Excerpt to read »

※ ※ ※

Renee Josse De Lisle/The Cougar

Renee Josse De Lisle/The Cougar

House Democrats on Monday delivered the article of impeachment against Donald Trump to the Senate, setting up a historic high-stake proceeding against the former president that’s scheduled to begin the week of Feb. 8.

But with newly-inaugurated President Joe Biden still trying to solidify his agenda by getting his political appointments confirmed in the Senate, Trump’s second trial will look different compared to past impeachments.

“The Senate will split time between a trial and regular business, so it might take longer to finish than expected,” said UH  political science professor Brandon Rottinghaus. “Most investigations and trials are lengthy affairs but this one, partly because of the uniqueness of the charges, will move more quickly.”

Despite allegations against the former president, proponents of the impeachment are facing a big challenge. An overwhelming majority of Republican senators on Tuesday voted against holding a trial in an effort that was dismissed in a 55-45 vote. 

Just five Republicans joined Democrats in voting down the measure to dismiss the trial.

With Democrats needing at least 17 GOP senators to convict Trump, the vote signaled a likely acquittal of the former president in the upcoming trial.

“Conviction in the Senate will be a challenge for a partisan hardened chamber, despite the severity of the charges,” Rottinghaus said. “Getting Republicans to flip to vote to convict is a tall order.”

Trump’s second trial has drawn comparisons to the impeachment of Andrew Johnson in 1868, in which Johnson was acquitted by the Senate.

“The Trump impeachment will be similar to Johnson’s impeachment because it was about an institutional threat that angered Congress,” Rottinghaus said. “The Clinton impeachment was about personal character and wrongdoing more than about interbranch friction.”

※ ※ ※

Complete the following »
1. According to the news excerpt on Trump's impeachment trial, why did the vote on the measure to dismiss the trial signal a likely acquittal?
2. Pick up the news excerpt on Trump's impeachment trial after its final sentence and carry it forward.

Extracted entries »
※ ※ ※

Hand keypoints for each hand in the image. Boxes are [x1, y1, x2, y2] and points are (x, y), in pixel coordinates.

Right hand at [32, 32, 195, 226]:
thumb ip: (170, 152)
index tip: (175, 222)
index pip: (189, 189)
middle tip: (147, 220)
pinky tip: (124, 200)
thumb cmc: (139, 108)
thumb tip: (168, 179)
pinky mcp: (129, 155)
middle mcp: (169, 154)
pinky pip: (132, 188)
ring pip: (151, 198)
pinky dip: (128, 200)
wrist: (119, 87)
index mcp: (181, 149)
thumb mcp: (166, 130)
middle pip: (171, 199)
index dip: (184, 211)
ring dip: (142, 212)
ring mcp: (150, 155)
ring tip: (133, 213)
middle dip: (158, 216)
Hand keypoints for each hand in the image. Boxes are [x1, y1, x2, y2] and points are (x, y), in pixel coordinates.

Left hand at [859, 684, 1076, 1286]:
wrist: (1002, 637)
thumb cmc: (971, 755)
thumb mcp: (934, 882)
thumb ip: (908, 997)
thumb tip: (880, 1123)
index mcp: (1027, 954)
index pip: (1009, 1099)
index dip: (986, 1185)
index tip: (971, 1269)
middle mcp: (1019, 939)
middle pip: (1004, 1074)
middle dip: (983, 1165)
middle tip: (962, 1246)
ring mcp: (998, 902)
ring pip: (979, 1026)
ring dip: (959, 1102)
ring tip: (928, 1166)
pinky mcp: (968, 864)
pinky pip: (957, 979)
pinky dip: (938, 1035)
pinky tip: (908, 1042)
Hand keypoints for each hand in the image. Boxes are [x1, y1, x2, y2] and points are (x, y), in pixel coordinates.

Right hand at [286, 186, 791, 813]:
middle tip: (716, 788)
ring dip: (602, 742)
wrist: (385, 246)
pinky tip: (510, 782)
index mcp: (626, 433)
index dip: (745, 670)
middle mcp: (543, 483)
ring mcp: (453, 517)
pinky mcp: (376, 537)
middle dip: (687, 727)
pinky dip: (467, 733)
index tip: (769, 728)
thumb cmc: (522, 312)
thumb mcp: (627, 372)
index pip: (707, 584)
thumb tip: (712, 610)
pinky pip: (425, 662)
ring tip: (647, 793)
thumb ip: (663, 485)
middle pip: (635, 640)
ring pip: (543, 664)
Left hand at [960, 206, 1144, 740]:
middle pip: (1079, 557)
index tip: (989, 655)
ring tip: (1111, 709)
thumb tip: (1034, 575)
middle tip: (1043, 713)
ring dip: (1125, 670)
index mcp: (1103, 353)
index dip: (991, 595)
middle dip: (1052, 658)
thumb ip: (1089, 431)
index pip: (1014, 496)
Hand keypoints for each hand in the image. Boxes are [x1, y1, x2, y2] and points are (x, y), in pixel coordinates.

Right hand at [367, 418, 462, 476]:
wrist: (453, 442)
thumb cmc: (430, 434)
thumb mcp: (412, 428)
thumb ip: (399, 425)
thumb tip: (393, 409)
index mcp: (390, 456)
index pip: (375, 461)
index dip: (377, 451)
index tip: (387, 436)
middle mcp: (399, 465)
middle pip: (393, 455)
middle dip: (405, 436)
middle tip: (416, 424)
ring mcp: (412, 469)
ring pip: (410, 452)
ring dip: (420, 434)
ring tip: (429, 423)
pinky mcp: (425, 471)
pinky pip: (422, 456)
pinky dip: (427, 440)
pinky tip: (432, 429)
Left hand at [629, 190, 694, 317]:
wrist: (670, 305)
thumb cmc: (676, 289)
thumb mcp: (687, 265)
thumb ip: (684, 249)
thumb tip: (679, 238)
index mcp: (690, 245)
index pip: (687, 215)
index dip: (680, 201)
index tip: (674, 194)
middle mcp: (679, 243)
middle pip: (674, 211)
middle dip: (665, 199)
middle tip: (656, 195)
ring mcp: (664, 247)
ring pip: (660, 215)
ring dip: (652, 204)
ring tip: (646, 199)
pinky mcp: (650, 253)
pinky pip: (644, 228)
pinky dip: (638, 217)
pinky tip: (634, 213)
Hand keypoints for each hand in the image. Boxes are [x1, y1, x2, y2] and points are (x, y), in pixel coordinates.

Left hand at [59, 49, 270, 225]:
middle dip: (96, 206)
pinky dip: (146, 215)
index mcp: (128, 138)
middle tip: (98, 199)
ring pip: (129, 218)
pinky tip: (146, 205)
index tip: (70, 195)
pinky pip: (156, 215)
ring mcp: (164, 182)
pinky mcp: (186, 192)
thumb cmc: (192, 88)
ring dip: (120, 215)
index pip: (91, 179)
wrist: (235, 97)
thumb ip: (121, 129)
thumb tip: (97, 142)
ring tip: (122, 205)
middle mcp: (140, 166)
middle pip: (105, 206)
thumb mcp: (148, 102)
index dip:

※ ※ ※

Expected outputs »
1. Democrats need at least 17 Republican senators to convict Trump, yet only five Republicans joined them in voting down the measure to dismiss the trial. An overwhelming majority of Republican senators voted against holding a trial at all.

2.
The case of Trump is different due to a particularly circumstantial context. He is the first U.S. president to be impeached twice and also the first to have his Senate trial begin after his term has ended.

Being convicted by the Senate, therefore barred from running for public office, could be one of the greatest losses for Trump, Rottinghaus said, but he may use his political influence in the future.

The Washington Post reported on Monday that Trump is threatening to form a right-wing third party to challenge Republicans who didn’t side with him in impeachment proceedings.

“President Trump will likely return to his private business, but might also parlay his political celebrity to new political platforms or news organizations,” Rottinghaus said. “Many presidents take on national or global challenges, but it is not immediately clear if President Trump would do this.”

Congress moved swiftly to impeach Trump on “incitement of insurrection” after the Capitol assault on Jan. 6. This cements Congress’ constitutional authority to impeach a president when necessary.

“Impeachment will send a message to future presidents that their words matter and that the Congress will react if threatened,” Rottinghaus said.